Had a little task today, and the quick solution felt a bit like a stupid pet trick … thought I’d share it here as something a little different from the continual stream of questions
The task was this: we needed all the pair-wise combinations from a set of entries, and these need to (for performance reasons) be batched up. So we have data like this:
[1..10_000]
… which gets turned into batches like this using Enum.chunk_every/2
:
[[1..500], [501..1000], [1001..1500], .. etc]
We then want to do some computation with the next value (e.g. 1) against the rest of the values in its batch (e.g. [2…500]) and then subsequently against each further batch (e.g. [501…1000], then [1001…1500], etc). Pair-wise combinations. Fun.
The computation is done async and the batches are generated on request by a GenServer
for consumption by workers. So we need to keep track of where we are in the batching, so we need to keep state. Yuck! State! amiright?
Instead of keeping the chunked data around in a state term, I instead opted to keep a function there instead which captured that data:
batches = Enum.chunk_by(sequence, batch_size)
state = fn -> next_batch(batches) end
It is then used like this from a message handler in the GenServer
:
def next_job(state) do
case state.() do
{:done, _} = done -> done
{{subject, batch}, next} -> {create_job(subject, batch), next}
end
end
What is that next_batch
call in initial state term, you ask? (Ok, you probably didn’t … but, then again, maybe you did since you have read this far!)

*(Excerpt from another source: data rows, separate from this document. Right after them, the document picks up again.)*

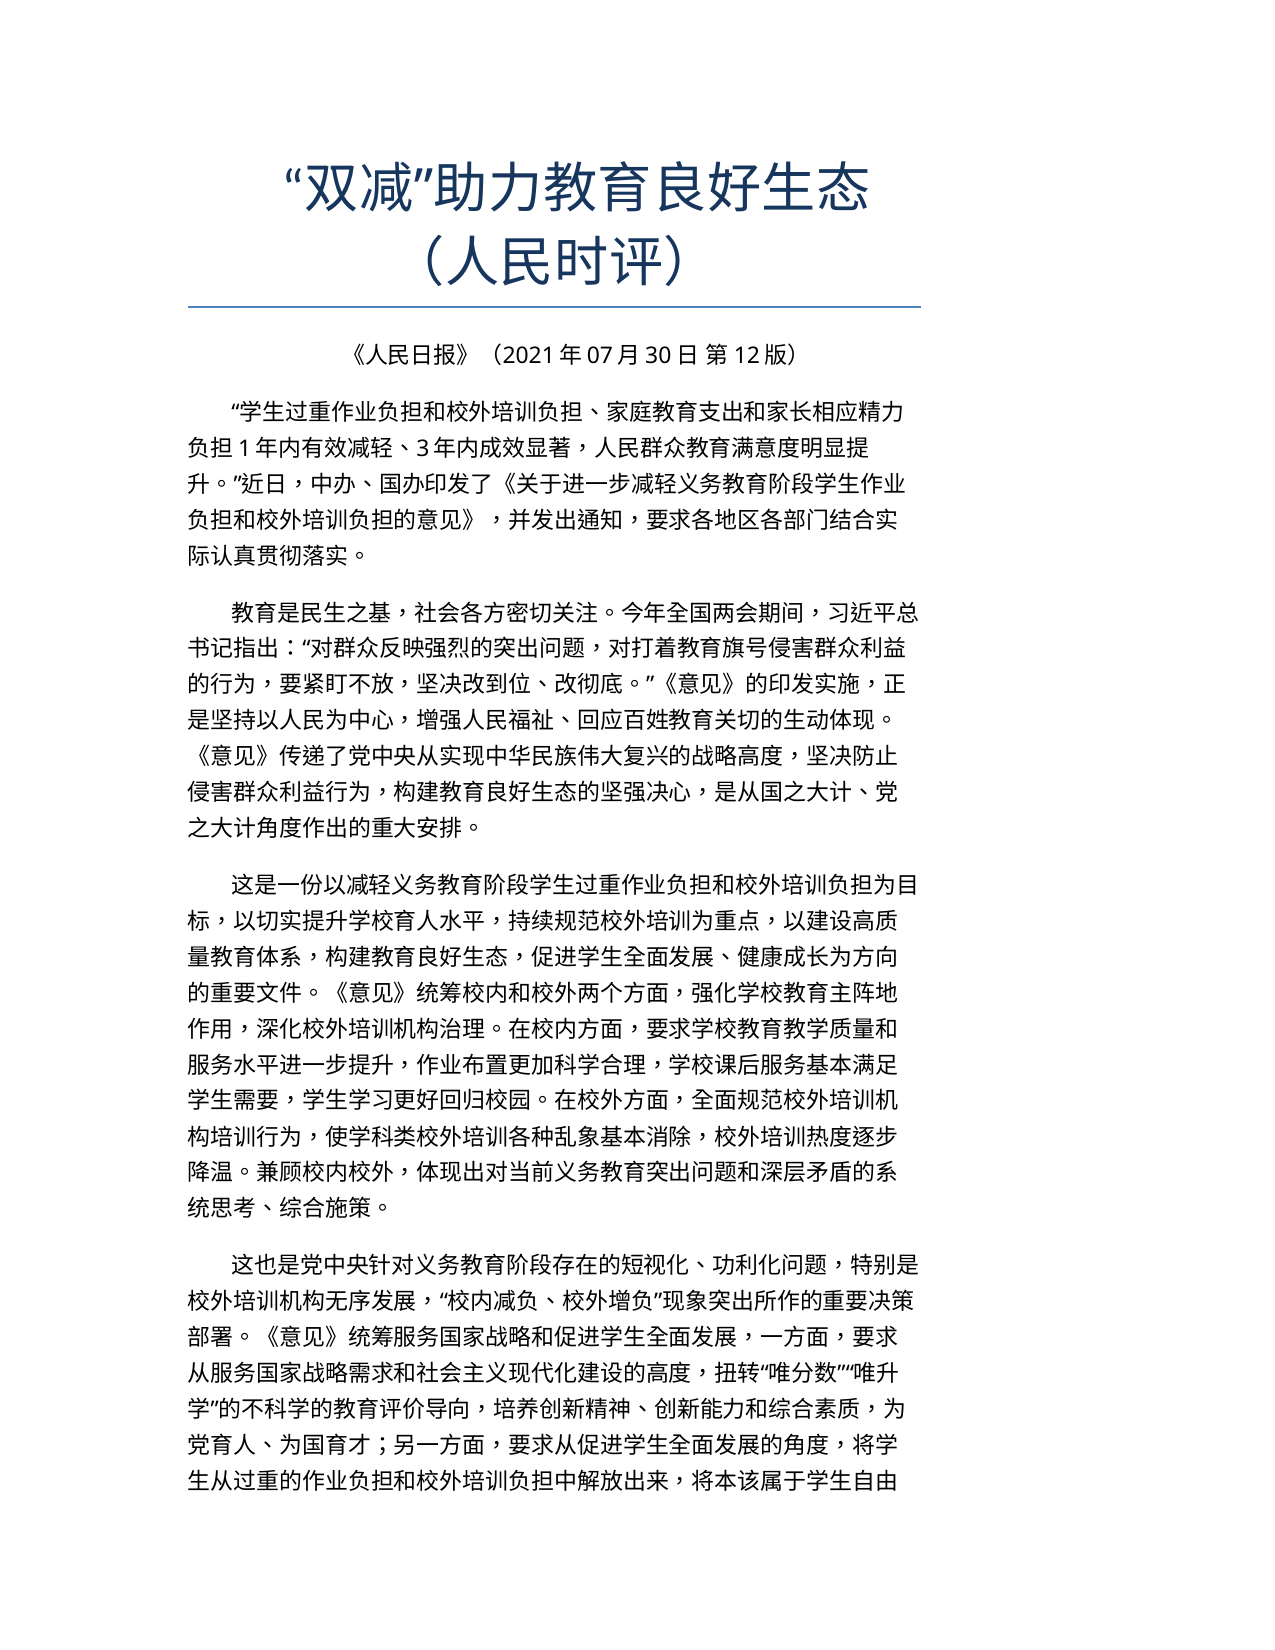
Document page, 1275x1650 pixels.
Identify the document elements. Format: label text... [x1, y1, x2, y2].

text 这是一份以减轻义务教育阶段学生过重作业负担和校外培训负担为目标，以切实提升学校育人水平，持续规范校外培训为重点，以建设高质量教育体系，构建教育良好生态，促进学生全面发展、健康成长为方向的重要文件。《意见》统筹校内和校外两个方面，强化学校教育主阵地作用，深化校外培训机构治理。在校内方面，要求学校教育教学质量和服务水平进一步提升，作业布置更加科学合理，学校课后服务基本满足学生需要，学生学习更好回归校园。在校外方面，全面规范校外培训机构培训行为，使学科类校外培训各种乱象基本消除，校外培训热度逐步降温。兼顾校内校外，体现出对当前义务教育突出问题和深层矛盾的系统思考、综合施策。 [187, 869, 921, 1223]
text 教育是民生之基，社会各方密切关注。今年全国两会期间，习近平总书记指出：“对群众反映强烈的突出问题，对打着教育旗号侵害群众利益的行为，要紧盯不放，坚决改到位、改彻底。”《意见》的印发实施，正是坚持以人民为中心，增强人民福祉、回应百姓教育关切的生动体现。《意见》传递了党中央从实现中华民族伟大复兴的战略高度，坚决防止侵害群众利益行为，构建教育良好生态的坚强决心，是从国之大计、党之大计角度作出的重大安排。 [187, 596, 921, 843]
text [187, 1249, 921, 1496]
text “学生过重作业负担和校外培训负担、家庭教育支出和家长相应精力负担1年内有效减轻、3年内成效显著，人民群众教育满意度明显提升。”近日，中办、国办印发了《关于进一步减轻义务教育阶段学生作业负担和校外培训负担的意见》，并发出通知，要求各地区各部门结合实际认真贯彻落实。 [187, 396, 921, 571]
text 《人民日报》（2021年07月30日 第 12版） [187, 339, 921, 370]
title “双减”助力教育良好生态（人民时评） [187, 150, 921, 308]
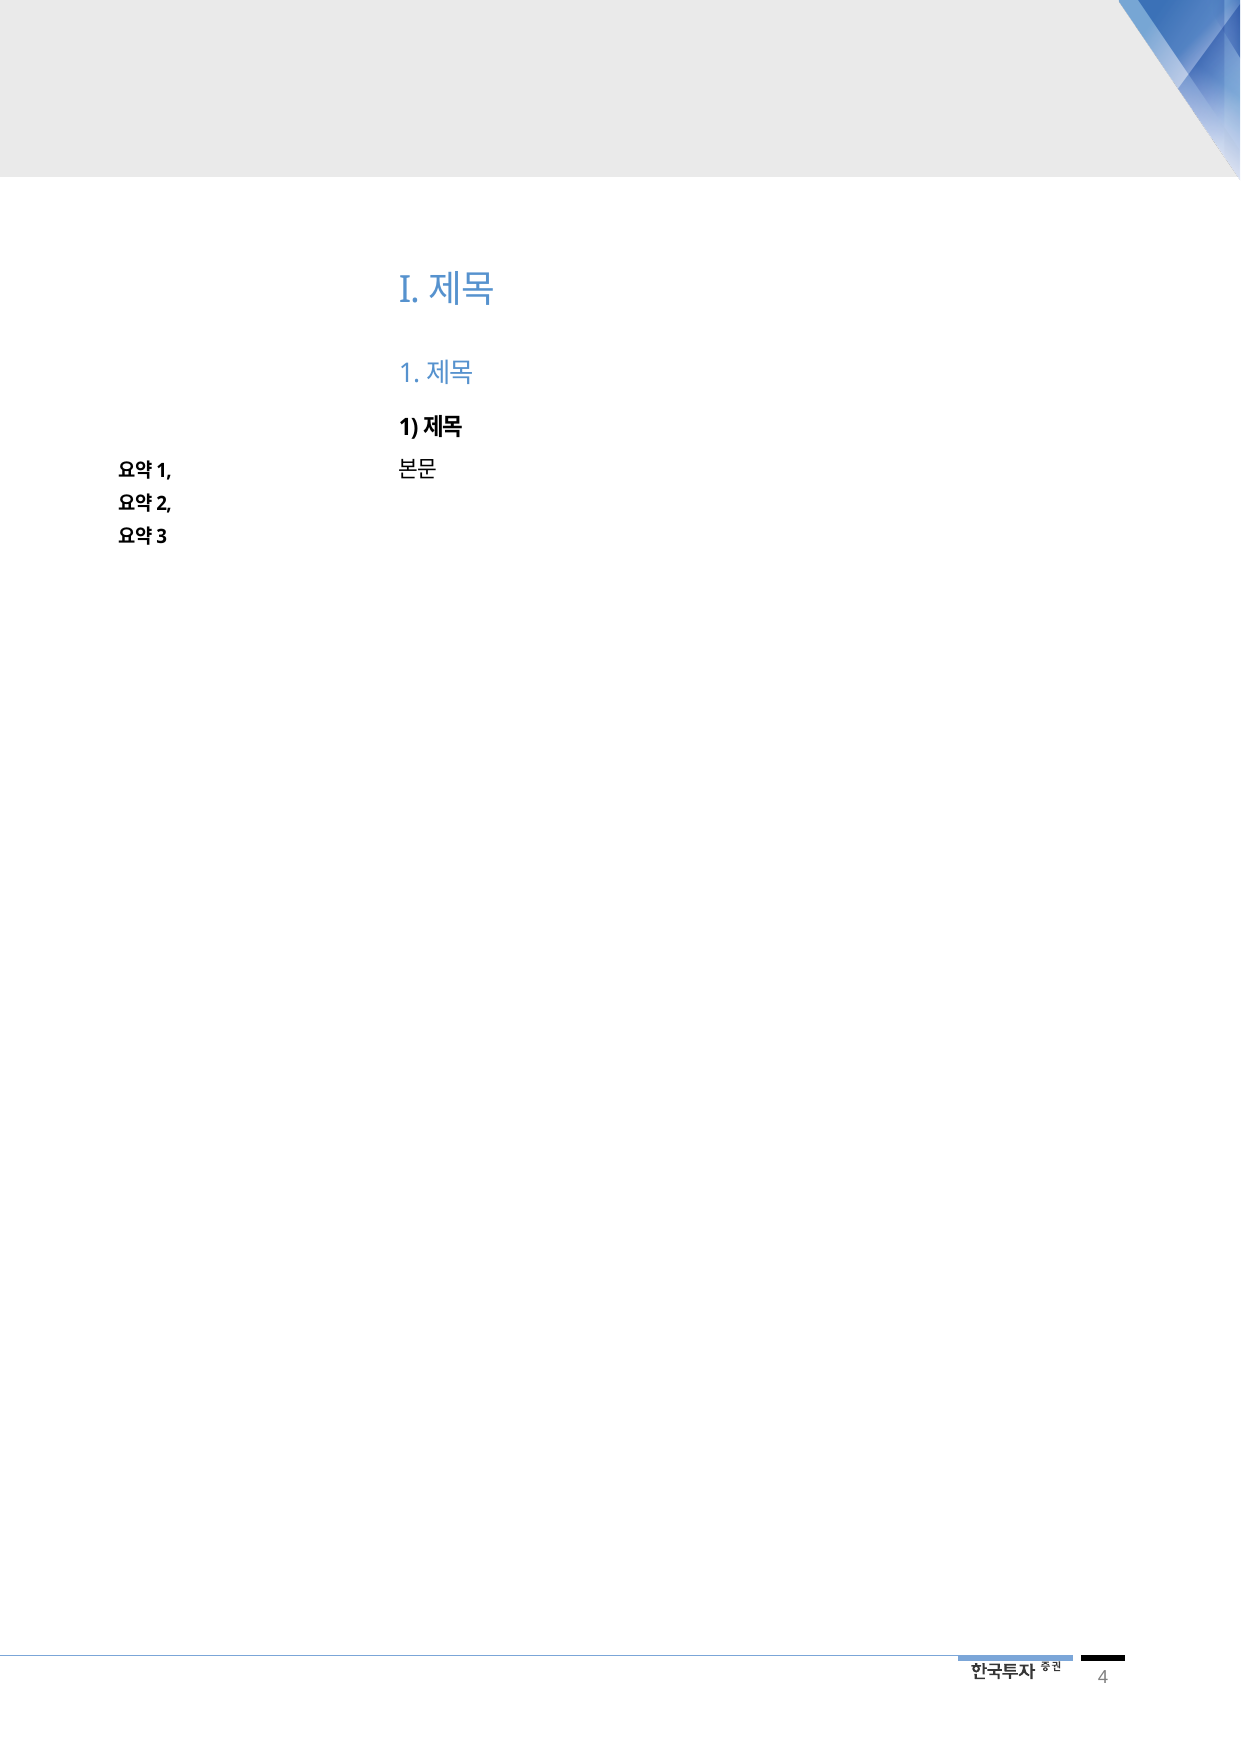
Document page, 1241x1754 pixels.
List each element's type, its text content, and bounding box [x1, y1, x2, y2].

defp next_batch([[current| rest] | batches]) do
next_batch(current, rest, batches, [])
end
defp next_batch(current, [], [], []) do
done_tuple()
end
defp next_batch(_current, [], [], [[next | rest] | batches]) do
{{next, rest}, fn -> next_batch(next, rest, batches, []) end}
end
defp next_batch(_current, [next|rest], [], acc) do
{{next, rest}, fn -> next_batch(next, rest, acc, []) end}
end
defp next_batch(current, rest, [next_batch | batches], acc) do
{{current, next_batch},
fn -> next_batch(current, rest, batches, [next_batch | acc]) end}
end
defp done_tuple(), do: {:done, fn -> done_tuple() end}
Generators! Ignoring the moderately ugly function headers, the useful bit is that the functions return a tuple containing the result of the calculation (the next batch) as well as an anonymous function that contains the next call to next_pair_job that can be used to get the next job … this allows the “detail” of how next_batch/4
works to be entirely opaque to the calling code.
It calls the function (which is its state!) until it gets a :done
tuple. It doesn’t matter how many times it is called as the :done
tuple has a function which, when called, itself returns the same :done
tuple. As this is used in a distributed application where we can not know the order or number of calls in advance, that’s a necessary attribute to have, and the above manages that elegantly.
It was just a nice way to encapsulate the actual iteration through the batches so it could be “hidden” from the GenServer
using it without cluttering up its own message handlers. Performance was just fine, so the code cleanliness this approach offered was considered to offset the overhead.
During code review it came up as an out-of-the-ordinary approach (though certainly not novel), so thought I’d share it here. Yay, stupid pet tricks!